Selected passage >>
---------------

That is when I really started to take notice of all the things in life that were harder because the use of both of my legs was so limited. The doorways were always hard to get the crutches over, the car provided enough leg room but access into the car was tricky and there were multiple businesses that we went to that did not have access besides stairs. Stairs, crutches and me did not see eye to eye. I started to really think about how people using handicap devices such as wheelchairs, shooters and walkers got into places.

I know that the ADA specifies that all public places have devices in place so that access is open to the entire public. However, from experience I found that not all business applied this law. Handicap ramps were used at a few establishments and lower curbs were available some of the time but not always. I specifically remember a shop where my family wanted to show me something and the only way to access the store was three steep stairs. No way would I attempt that and I did not like the idea of being carried in so I just didn’t but for someone who is bound to a wheel chair for life being left should not be a way of life.

I understand that many smaller businesses might have a cost issue in regards to building handicap ramps. However, I believe with the price of metal ramps these days I don’t see that being a huge concern especially when it is the law. It is imperative that we start to look at each person and their individual rights when it comes to public access. I have noticed that area parks are starting to become more wheelchair friendly. They have larger openings for the bathroom doors and have threshold ramps where the height of the door might be an issue. It is hard to get a wheelchair over the threshold of a door that is a few inches off the ground.

---------------

Data supplied >>
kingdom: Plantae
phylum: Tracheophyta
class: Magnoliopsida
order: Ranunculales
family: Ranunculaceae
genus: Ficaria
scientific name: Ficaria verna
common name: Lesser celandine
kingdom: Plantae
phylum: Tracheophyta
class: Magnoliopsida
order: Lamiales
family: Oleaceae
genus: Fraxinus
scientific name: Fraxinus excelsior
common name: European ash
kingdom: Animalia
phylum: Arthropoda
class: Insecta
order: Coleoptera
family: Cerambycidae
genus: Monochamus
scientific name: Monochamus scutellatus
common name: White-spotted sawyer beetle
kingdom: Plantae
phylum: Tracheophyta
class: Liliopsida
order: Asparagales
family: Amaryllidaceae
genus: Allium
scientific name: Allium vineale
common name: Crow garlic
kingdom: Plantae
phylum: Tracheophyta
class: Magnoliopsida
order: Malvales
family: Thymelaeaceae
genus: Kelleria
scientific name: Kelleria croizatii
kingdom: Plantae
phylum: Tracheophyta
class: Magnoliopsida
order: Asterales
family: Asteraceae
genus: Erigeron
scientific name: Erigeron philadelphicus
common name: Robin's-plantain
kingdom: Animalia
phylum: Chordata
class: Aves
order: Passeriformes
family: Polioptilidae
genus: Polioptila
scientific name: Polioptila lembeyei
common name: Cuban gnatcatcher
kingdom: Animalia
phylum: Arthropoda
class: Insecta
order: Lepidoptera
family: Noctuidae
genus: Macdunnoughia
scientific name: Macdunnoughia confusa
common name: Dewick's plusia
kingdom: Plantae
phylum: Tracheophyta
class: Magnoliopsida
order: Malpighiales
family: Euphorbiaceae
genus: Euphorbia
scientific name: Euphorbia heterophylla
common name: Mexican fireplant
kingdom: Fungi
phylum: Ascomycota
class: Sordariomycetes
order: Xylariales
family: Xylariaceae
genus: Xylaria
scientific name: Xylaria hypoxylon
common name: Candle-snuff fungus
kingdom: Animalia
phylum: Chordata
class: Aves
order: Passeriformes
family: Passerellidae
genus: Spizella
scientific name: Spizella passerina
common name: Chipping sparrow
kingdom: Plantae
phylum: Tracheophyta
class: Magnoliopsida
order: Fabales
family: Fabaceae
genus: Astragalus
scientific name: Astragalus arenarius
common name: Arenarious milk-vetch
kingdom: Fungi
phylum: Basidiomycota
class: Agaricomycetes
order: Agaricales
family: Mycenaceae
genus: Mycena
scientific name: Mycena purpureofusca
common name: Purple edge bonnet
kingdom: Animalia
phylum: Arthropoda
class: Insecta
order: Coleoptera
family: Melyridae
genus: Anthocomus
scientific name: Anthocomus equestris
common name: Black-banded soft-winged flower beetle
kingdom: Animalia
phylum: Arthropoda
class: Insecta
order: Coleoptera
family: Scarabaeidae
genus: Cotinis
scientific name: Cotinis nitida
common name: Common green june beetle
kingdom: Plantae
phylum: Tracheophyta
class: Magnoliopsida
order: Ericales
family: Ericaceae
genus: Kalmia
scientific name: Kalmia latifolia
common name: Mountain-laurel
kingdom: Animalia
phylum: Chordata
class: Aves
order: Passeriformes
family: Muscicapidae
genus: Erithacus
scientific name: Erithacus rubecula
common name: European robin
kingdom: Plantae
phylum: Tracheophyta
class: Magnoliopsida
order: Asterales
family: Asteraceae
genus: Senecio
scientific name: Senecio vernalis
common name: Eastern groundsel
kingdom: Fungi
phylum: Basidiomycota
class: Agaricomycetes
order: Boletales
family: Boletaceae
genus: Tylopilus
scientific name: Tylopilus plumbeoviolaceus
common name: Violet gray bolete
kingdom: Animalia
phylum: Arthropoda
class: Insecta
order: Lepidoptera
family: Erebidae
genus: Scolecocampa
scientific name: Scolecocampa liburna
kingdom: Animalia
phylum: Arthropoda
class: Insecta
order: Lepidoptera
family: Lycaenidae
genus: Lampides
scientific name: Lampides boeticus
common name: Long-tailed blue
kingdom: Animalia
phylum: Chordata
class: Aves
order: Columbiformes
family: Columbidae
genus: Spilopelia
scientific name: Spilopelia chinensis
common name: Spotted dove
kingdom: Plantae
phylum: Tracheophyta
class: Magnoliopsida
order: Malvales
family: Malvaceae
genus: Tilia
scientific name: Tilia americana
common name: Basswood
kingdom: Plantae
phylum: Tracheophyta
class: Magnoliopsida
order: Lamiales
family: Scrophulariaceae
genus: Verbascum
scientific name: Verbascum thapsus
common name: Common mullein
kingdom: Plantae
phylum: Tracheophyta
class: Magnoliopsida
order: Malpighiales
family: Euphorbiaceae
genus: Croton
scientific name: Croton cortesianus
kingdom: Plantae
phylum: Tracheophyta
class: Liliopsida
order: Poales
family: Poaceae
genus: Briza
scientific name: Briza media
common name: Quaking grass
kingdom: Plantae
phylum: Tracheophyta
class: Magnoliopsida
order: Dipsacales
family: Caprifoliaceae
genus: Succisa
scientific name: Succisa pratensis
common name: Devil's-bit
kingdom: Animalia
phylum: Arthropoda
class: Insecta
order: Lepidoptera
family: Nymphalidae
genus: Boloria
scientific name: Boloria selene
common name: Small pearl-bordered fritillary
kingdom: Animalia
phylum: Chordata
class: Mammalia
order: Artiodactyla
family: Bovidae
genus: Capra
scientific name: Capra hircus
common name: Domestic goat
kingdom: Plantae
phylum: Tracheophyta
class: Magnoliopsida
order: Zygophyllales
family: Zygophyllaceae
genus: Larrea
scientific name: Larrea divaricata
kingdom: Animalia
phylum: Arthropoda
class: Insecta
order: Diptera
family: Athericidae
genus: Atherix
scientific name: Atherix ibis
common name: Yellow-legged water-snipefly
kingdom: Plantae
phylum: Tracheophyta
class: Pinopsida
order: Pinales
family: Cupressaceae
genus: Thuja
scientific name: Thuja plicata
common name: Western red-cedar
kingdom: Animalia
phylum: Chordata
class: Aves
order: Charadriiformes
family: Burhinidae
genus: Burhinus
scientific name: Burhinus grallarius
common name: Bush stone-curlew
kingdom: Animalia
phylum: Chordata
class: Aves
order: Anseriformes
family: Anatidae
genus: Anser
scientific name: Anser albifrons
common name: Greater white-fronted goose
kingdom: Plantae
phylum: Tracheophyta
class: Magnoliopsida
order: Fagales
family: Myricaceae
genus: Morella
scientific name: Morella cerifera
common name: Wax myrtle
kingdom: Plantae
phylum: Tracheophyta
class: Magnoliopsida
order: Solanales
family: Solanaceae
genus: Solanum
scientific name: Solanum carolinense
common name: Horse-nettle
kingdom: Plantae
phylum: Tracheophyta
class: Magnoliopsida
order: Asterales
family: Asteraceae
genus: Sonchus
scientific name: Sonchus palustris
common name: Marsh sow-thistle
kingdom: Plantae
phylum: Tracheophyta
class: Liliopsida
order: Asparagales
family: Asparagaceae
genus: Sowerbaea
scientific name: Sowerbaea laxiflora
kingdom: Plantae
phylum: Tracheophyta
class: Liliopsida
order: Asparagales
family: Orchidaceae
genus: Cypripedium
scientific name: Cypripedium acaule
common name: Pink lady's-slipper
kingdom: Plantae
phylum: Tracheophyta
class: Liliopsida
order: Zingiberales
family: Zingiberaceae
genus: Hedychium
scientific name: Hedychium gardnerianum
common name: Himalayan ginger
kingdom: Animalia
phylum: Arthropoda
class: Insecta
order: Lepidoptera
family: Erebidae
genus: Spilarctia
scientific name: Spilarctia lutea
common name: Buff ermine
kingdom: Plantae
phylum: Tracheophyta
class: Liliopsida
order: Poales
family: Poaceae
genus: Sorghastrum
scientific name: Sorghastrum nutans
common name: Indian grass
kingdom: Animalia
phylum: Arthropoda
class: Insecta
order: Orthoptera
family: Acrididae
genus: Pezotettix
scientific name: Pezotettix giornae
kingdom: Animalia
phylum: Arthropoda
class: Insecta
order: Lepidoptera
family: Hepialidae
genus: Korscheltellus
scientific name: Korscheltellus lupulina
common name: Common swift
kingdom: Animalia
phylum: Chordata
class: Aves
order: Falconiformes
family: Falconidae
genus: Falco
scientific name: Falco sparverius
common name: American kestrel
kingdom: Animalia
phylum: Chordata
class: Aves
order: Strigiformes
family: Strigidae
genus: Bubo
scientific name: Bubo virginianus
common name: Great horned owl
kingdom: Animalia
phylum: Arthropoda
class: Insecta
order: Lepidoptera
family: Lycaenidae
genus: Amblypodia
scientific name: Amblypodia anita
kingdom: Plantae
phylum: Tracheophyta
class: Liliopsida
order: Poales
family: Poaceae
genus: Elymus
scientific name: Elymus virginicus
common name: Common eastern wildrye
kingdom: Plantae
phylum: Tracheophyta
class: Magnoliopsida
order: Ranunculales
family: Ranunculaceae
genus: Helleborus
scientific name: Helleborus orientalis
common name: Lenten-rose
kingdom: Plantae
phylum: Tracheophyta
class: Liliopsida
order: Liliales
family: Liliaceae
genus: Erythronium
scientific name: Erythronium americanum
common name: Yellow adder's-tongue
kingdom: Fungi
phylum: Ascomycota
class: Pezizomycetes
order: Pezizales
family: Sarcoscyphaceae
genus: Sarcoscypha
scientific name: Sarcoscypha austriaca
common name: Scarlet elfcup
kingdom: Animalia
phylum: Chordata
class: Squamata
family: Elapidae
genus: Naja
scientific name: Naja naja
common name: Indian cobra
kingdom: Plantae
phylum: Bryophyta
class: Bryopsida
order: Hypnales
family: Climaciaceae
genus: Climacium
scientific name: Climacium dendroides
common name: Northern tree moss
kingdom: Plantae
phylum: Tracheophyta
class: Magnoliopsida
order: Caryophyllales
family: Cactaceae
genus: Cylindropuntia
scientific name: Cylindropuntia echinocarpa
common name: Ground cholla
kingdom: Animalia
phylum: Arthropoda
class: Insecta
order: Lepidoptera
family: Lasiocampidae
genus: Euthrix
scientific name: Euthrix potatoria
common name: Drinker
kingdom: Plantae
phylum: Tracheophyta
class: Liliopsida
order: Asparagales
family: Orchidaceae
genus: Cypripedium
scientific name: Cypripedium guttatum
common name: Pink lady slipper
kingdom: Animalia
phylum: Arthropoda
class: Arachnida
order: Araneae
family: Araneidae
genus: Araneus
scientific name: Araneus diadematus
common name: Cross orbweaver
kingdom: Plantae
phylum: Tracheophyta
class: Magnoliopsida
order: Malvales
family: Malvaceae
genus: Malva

---------------

Job 1 >> Write out the passage on public access for people with limited mobility word for word, from its first sentence to its last.
Job 2 >> List every line of the entries that contains the string "beetle".

Complete output 1 >>
That is when I really started to take notice of all the things in life that were harder because the use of both of my legs was so limited. The doorways were always hard to get the crutches over, the car provided enough leg room but access into the car was tricky and there were multiple businesses that we went to that did not have access besides stairs. Stairs, crutches and me did not see eye to eye. I started to really think about how people using handicap devices such as wheelchairs, shooters and walkers got into places.

I know that the ADA specifies that all public places have devices in place so that access is open to the entire public. However, from experience I found that not all business applied this law. Handicap ramps were used at a few establishments and lower curbs were available some of the time but not always. I specifically remember a shop where my family wanted to show me something and the only way to access the store was three steep stairs. No way would I attempt that and I did not like the idea of being carried in so I just didn’t but for someone who is bound to a wheel chair for life being left should not be a way of life.

I understand that many smaller businesses might have a cost issue in regards to building handicap ramps. However, I believe with the price of metal ramps these days I don’t see that being a huge concern especially when it is the law. It is imperative that we start to look at each person and their individual rights when it comes to public access. I have noticed that area parks are starting to become more wheelchair friendly. They have larger openings for the bathroom doors and have threshold ramps where the height of the door might be an issue. It is hard to get a wheelchair over the threshold of a door that is a few inches off the ground.

Complete output 2 >>
common name: White-spotted sawyer beetle
common name: Black-banded soft-winged flower beetle
common name: Common green june beetle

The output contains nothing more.